Kevin Durant played 40 minutes Tuesday night against Dallas, including the entire second half.
That is no one-off occurrence, Durant has played at least 37 minutes in eight straight games. He is sixth in the NBA playing 36.2 minutes a game, and in the top 20 in the league in total minutes played. Durant, in his age 33 season and with a significant injury history, is on pace to play the most minutes he has in a season since he was in Oklahoma City, and that is coming off a summer where he played big minutes in the Tokyo Olympics. It’s the same situation for James Harden (minus the Olympics), who is 10th in the NBA in total minutes played and seventh per game at 35.9 minutes a night at age 32.

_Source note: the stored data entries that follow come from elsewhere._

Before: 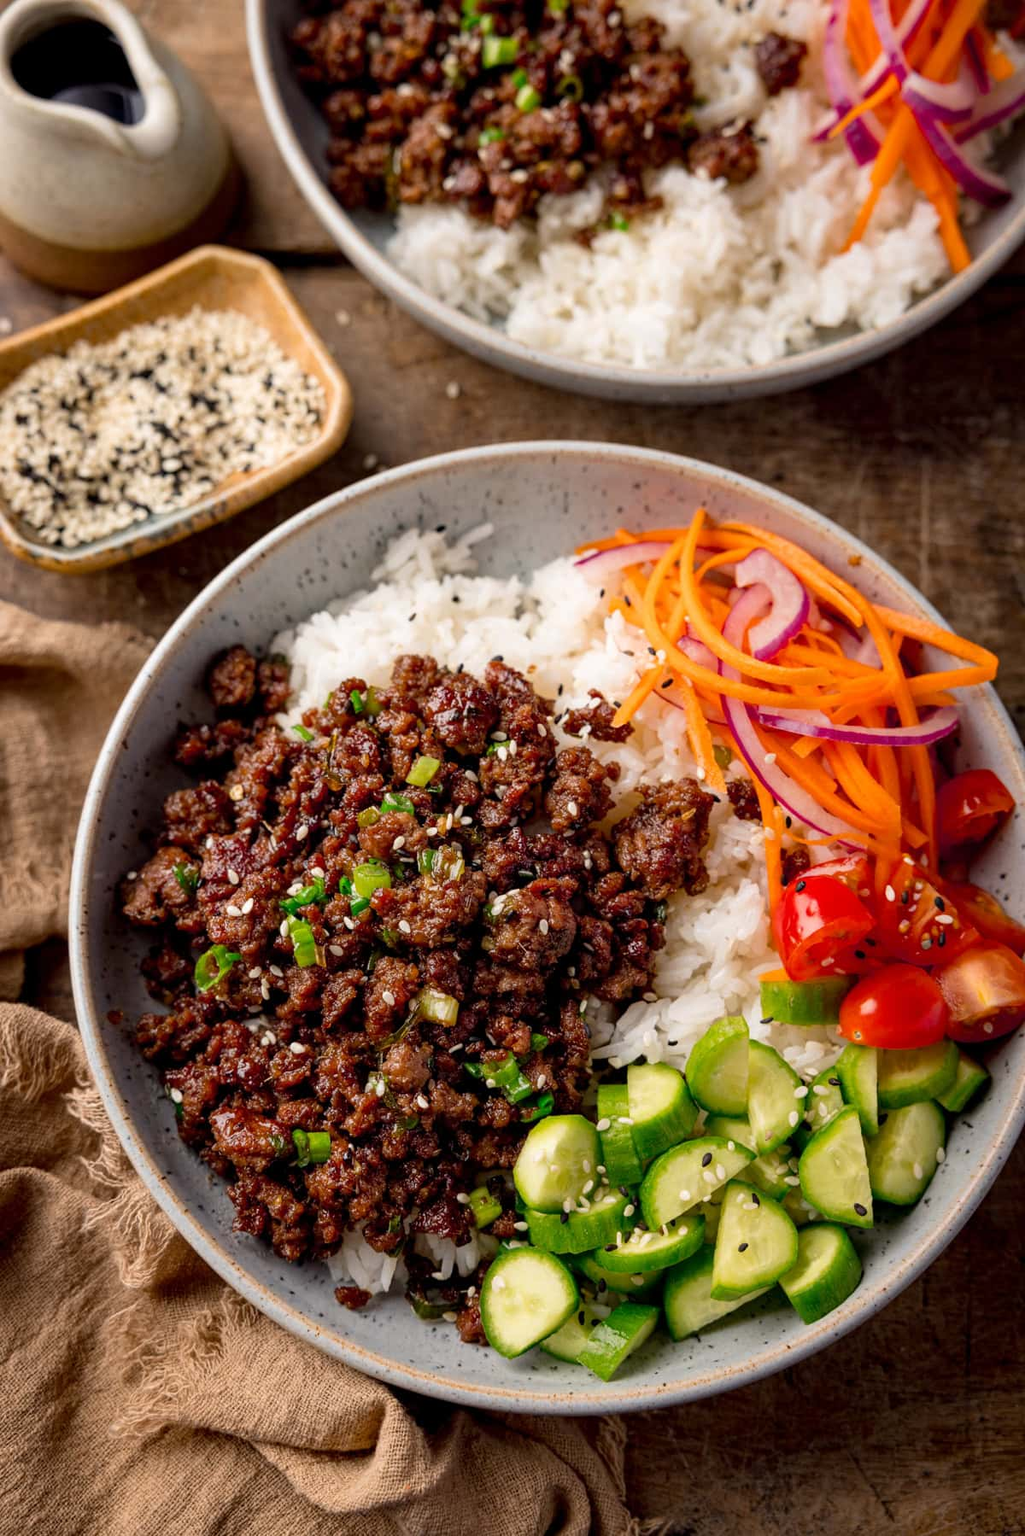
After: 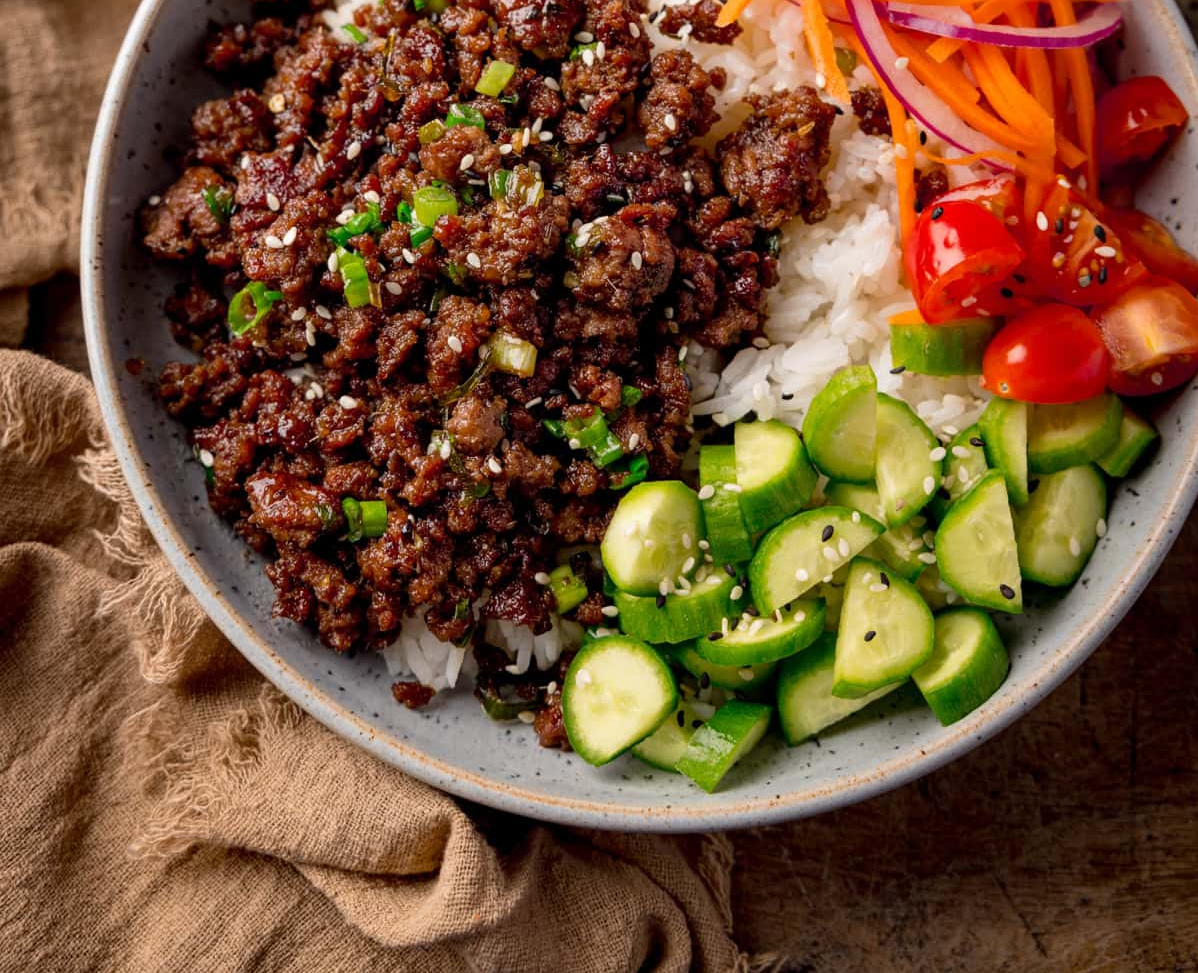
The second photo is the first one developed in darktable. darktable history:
crop and rotate: top 45.893%, right 0.11%
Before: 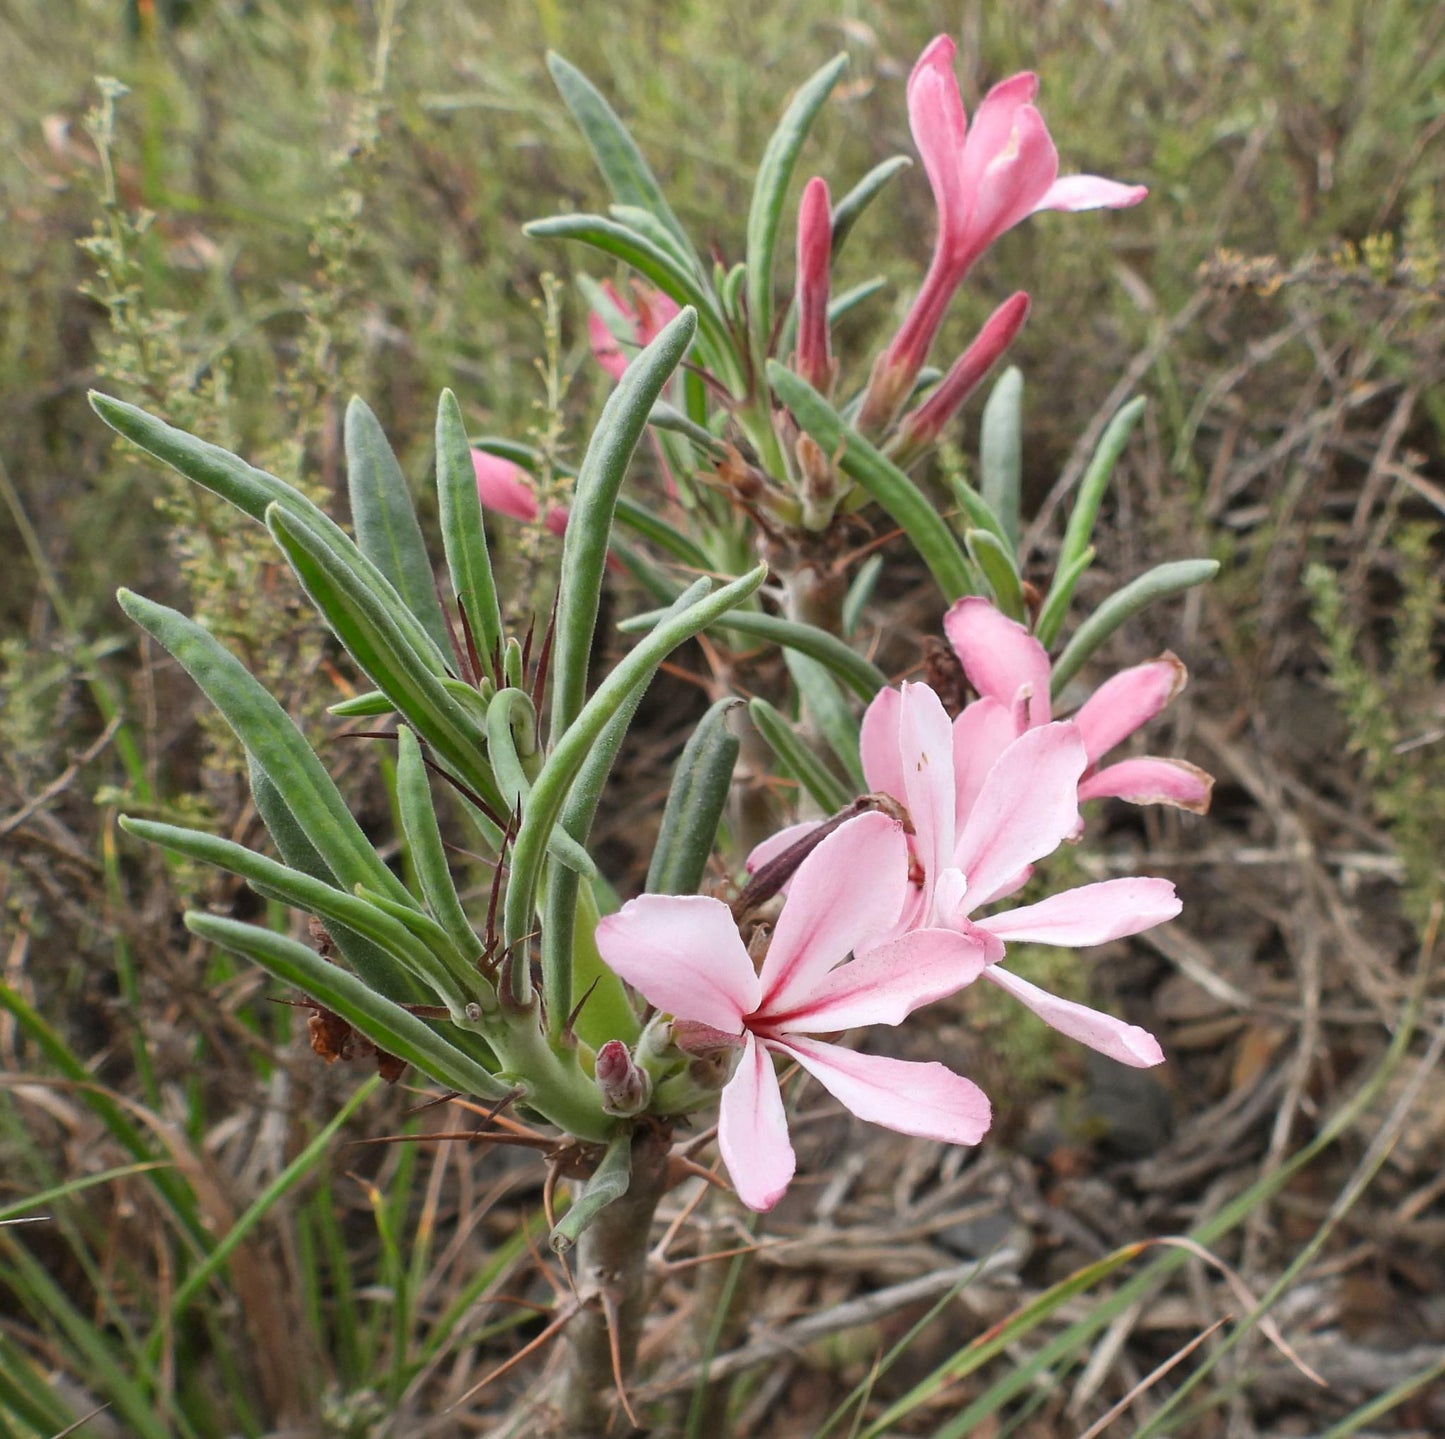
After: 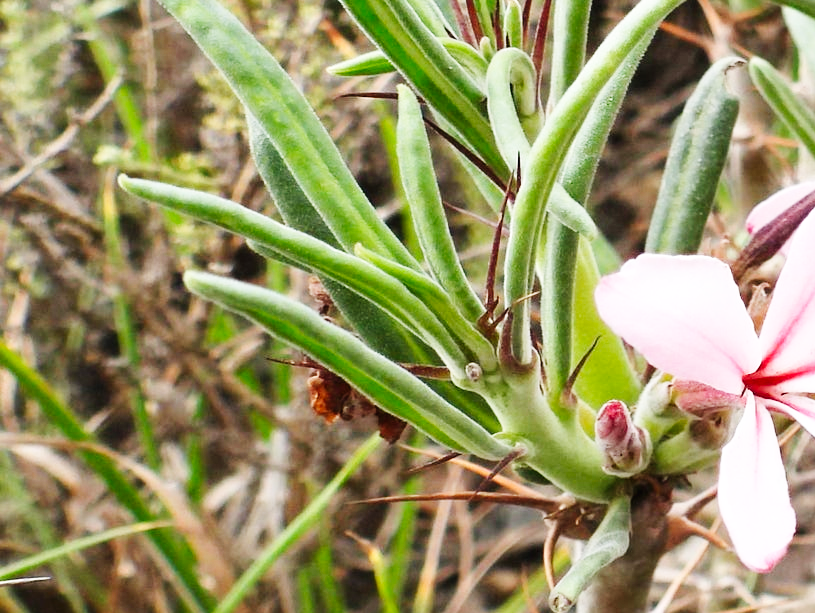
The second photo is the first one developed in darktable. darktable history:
crop: top 44.483%, right 43.593%, bottom 12.892%
base curve: curves: ch0 [(0, 0.003) (0.001, 0.002) (0.006, 0.004) (0.02, 0.022) (0.048, 0.086) (0.094, 0.234) (0.162, 0.431) (0.258, 0.629) (0.385, 0.8) (0.548, 0.918) (0.751, 0.988) (1, 1)], preserve colors none
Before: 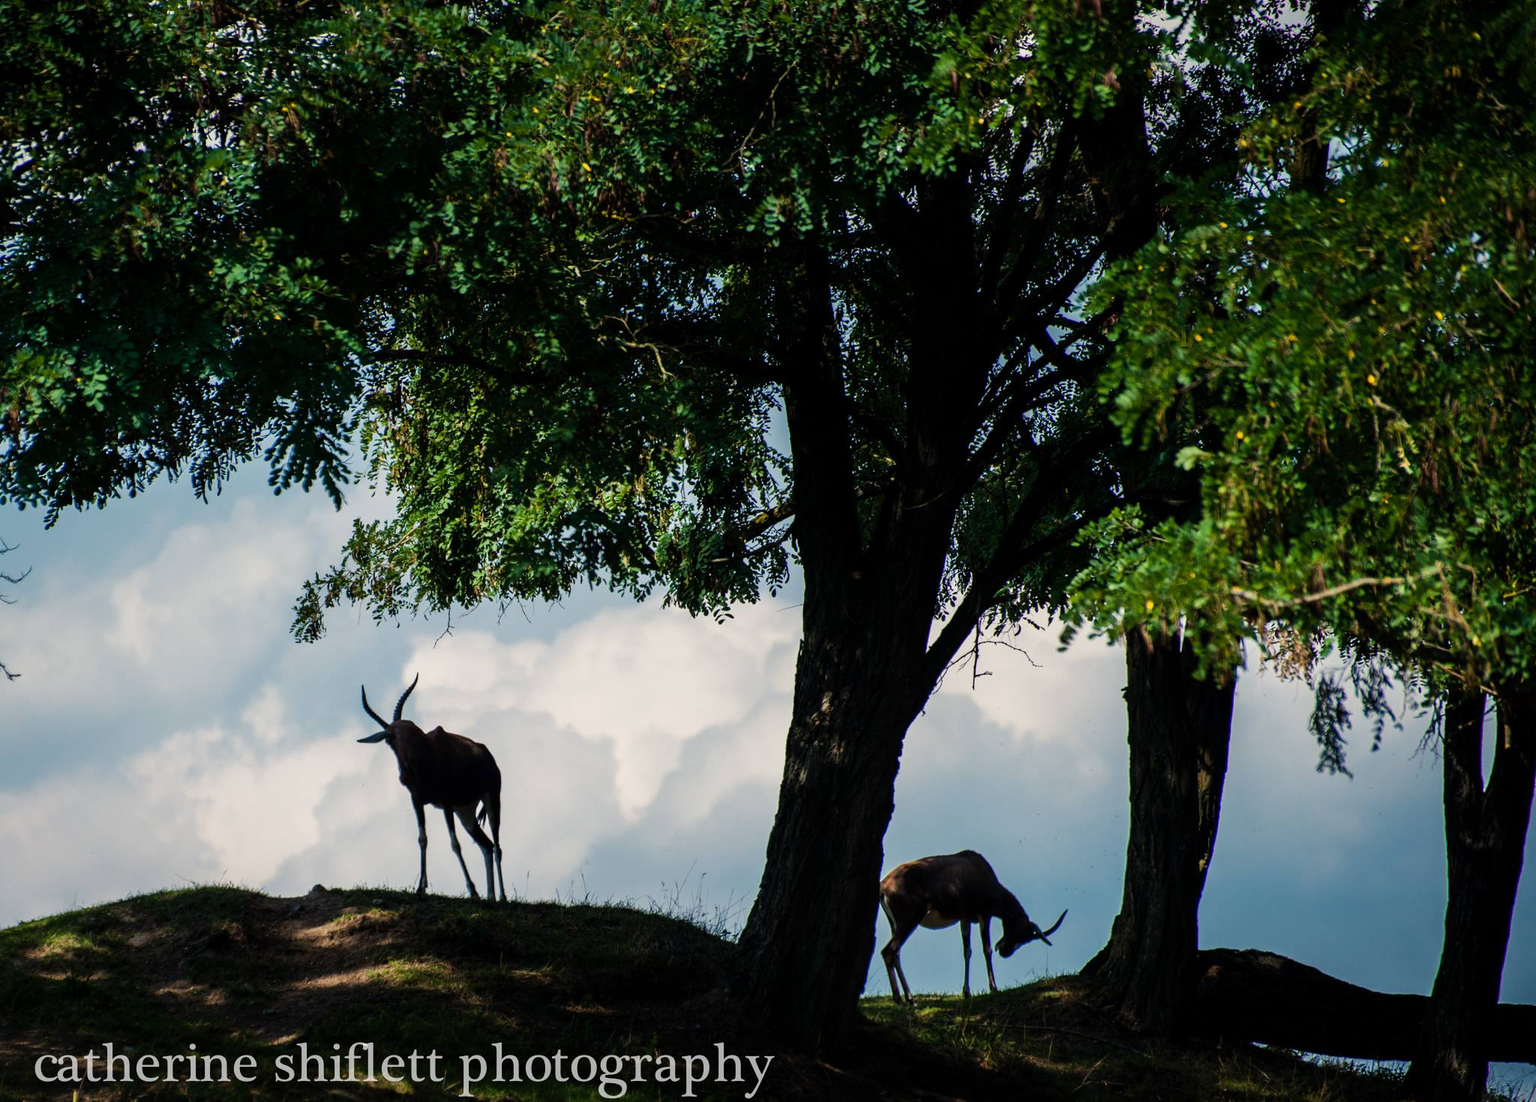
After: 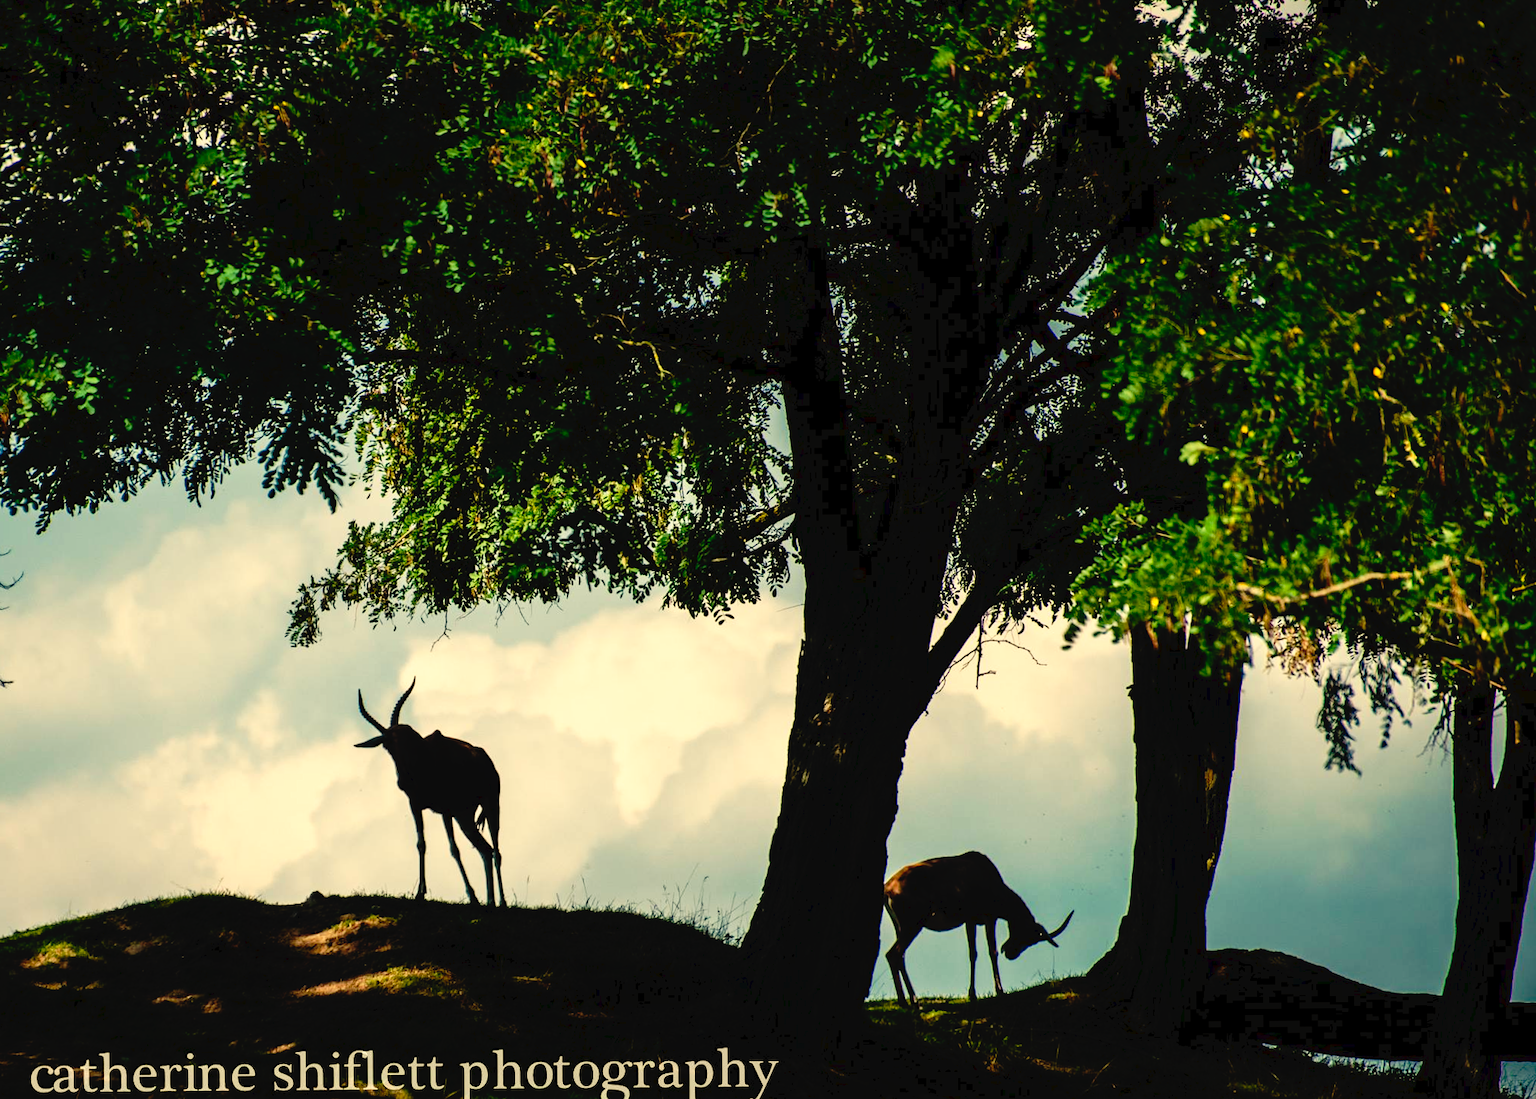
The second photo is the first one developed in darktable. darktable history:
white balance: red 1.08, blue 0.791
rotate and perspective: rotation -0.45°, automatic cropping original format, crop left 0.008, crop right 0.992, crop top 0.012, crop bottom 0.988
tone curve: curves: ch0 [(0, 0) (0.003, 0.033) (0.011, 0.033) (0.025, 0.036) (0.044, 0.039) (0.069, 0.04) (0.1, 0.043) (0.136, 0.052) (0.177, 0.085) (0.224, 0.14) (0.277, 0.225) (0.335, 0.333) (0.399, 0.419) (0.468, 0.51) (0.543, 0.603) (0.623, 0.713) (0.709, 0.808) (0.801, 0.901) (0.898, 0.98) (1, 1)], preserve colors none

Critics have said that’s too much, that Nets coach Steve Nash is risking injury to his two best players by wearing them down in the first half of the season. Tuesday night, after the Nets beat the Mavericks 102-99, Durant and Harden fired back at that argument — they want to be on the court as much as they can. Here’s the quotes, via Tim MacMahon of ESPN.
“I know people might be concerned about my minutes and I got injured before and all this extra s***, but we’ll figure it out if I get there,” Durant said… “Right now, I want to play basketball.”
“One thing about me and KD, we love to play basketball,” Harden said. “So it don’t matter. We could play the whole 48. Even if we’re exhausted. Coach says something — nope. We wanna stay in the game. We wanna play.”
Durant and Harden are hoopers — they love the game, they want to stay in and play as much as they can. Sometime’s its the coach’s job to protect a player from himself, to think big picture — and Nash needs to be thinking May and June, not just beating Dallas in December.
However, Nash was honest last week about his situation: “It’s not ideal to have [Durant] have such a burden, but I don’t know what options we have other than to play him less and lose more.”
This is where the absence of Kyrie Irving this season hits the Nets — their margin for error is gone, their third star who can dominate a game has chosen not to be with his teammates. Brooklyn is 17-7 on the season, but only four of those wins were by 15 points or more, the kind of blowouts where the bench is in and KD is icing his knees midway through the fourth quarter.
At some point Nash will need to steal some rest and maybe a few night’s off for KD, but that is easier said than done. In part because Durant loves the game, missed more than a year of it due to injury, and wants to be out there as much as he can now.